Now I want to clarify the difference between drama and melodrama.
A drama involves primarily a conflict of values within a man (as expressed in action); a melodrama involves only conflicts of men with other men. (These are my own definitions. Dictionaries usually define melodrama as "exaggerated drama," which is not a proper definition because it leaves open the question of what is or is not exaggerated.)
I realized immediately that, if I had put my earlier thoughts into words, my idea was that the definitions were precisely reversed! I thought about it for a while, and then I realized that she was right. A hero with no conflicts is not very interesting! A villian who just wants to be evil is not very interesting either! (And, sadly, most movies contain both of these!)
I think this is why I, personally, preferred Francisco d'Anconia and Hank Rearden to John Galt in Atlas Shrugged. Not that Galt didn't have conflicts (induced by Dagny), but they were caused by something I personally didn't identify with so they fell flat. Francisco, now, I liked him because he endured his difficulties with panache. But Hank . . . I identified with Hank and his uncomprehending struggle with "Why should it be like this?" and "What's wrong with me?"

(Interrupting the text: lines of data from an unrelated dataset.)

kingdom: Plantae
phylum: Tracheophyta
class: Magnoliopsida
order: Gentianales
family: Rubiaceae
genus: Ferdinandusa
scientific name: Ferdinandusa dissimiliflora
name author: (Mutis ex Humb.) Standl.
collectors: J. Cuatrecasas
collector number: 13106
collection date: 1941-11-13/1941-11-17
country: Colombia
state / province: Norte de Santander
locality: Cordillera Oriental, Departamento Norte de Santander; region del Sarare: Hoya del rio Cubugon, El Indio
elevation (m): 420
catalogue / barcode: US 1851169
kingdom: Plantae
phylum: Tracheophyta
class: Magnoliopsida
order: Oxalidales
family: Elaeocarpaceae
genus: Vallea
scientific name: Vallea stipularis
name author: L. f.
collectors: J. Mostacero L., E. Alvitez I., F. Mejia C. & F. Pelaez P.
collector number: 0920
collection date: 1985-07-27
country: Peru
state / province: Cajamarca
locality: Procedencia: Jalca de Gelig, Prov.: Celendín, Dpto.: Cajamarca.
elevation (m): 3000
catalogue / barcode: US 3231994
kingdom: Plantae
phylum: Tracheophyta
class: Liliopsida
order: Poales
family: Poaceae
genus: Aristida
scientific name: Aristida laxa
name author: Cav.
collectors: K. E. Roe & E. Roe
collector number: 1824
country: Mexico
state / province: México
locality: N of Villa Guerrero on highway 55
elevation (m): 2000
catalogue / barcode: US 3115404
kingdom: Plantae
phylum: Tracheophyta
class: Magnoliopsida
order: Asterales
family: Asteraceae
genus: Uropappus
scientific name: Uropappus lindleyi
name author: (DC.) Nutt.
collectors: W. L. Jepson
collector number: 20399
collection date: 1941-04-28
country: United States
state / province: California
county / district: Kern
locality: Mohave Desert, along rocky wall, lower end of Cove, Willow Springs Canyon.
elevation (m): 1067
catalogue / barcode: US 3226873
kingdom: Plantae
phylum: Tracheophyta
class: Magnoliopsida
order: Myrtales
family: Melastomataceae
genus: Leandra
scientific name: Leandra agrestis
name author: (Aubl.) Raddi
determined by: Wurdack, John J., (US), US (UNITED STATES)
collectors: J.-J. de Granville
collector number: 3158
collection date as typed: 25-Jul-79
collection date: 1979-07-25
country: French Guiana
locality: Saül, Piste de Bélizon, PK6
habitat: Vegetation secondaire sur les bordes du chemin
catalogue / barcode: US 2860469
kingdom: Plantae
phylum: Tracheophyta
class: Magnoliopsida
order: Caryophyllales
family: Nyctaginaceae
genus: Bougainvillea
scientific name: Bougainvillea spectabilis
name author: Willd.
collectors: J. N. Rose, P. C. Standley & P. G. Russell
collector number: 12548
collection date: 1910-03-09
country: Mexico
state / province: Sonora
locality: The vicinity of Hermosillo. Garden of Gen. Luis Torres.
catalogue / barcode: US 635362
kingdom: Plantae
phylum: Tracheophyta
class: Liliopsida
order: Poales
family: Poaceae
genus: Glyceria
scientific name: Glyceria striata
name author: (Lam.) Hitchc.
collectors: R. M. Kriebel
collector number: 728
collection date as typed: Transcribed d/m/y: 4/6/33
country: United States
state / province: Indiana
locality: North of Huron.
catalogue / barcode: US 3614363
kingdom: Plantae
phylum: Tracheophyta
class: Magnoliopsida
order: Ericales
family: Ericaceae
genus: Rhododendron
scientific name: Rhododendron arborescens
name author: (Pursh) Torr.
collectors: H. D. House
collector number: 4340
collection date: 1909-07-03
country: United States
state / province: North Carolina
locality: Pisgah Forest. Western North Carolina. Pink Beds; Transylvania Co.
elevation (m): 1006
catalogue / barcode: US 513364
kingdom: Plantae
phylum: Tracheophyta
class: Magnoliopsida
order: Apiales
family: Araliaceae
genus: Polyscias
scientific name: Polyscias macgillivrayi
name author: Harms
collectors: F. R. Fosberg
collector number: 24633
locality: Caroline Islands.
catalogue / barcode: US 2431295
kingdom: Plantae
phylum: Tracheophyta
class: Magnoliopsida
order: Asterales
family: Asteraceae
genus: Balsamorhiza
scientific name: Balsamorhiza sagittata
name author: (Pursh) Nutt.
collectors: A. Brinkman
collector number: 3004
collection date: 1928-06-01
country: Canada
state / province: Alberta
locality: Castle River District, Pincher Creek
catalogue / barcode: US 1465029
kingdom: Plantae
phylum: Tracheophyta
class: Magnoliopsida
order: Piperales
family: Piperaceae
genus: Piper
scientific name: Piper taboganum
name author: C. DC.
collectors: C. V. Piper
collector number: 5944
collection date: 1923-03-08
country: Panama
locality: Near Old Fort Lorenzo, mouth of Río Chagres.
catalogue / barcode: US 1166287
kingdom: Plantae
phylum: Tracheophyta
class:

So, anyway, now I agree with Ayn Rand about the definitions. However I don't like it when the hero goes through endless agonizing over what to do . . . his ability to see the right choice and to do it is what makes him a hero. If he's not much clearer than I am on the issue (or worse, a lot less clear!) then I'm not going to enjoy the book so much, and this has been much of my experience with drama. So I'm still not sure which I prefer!
Anyone else have thoughts about drama vs. melodrama?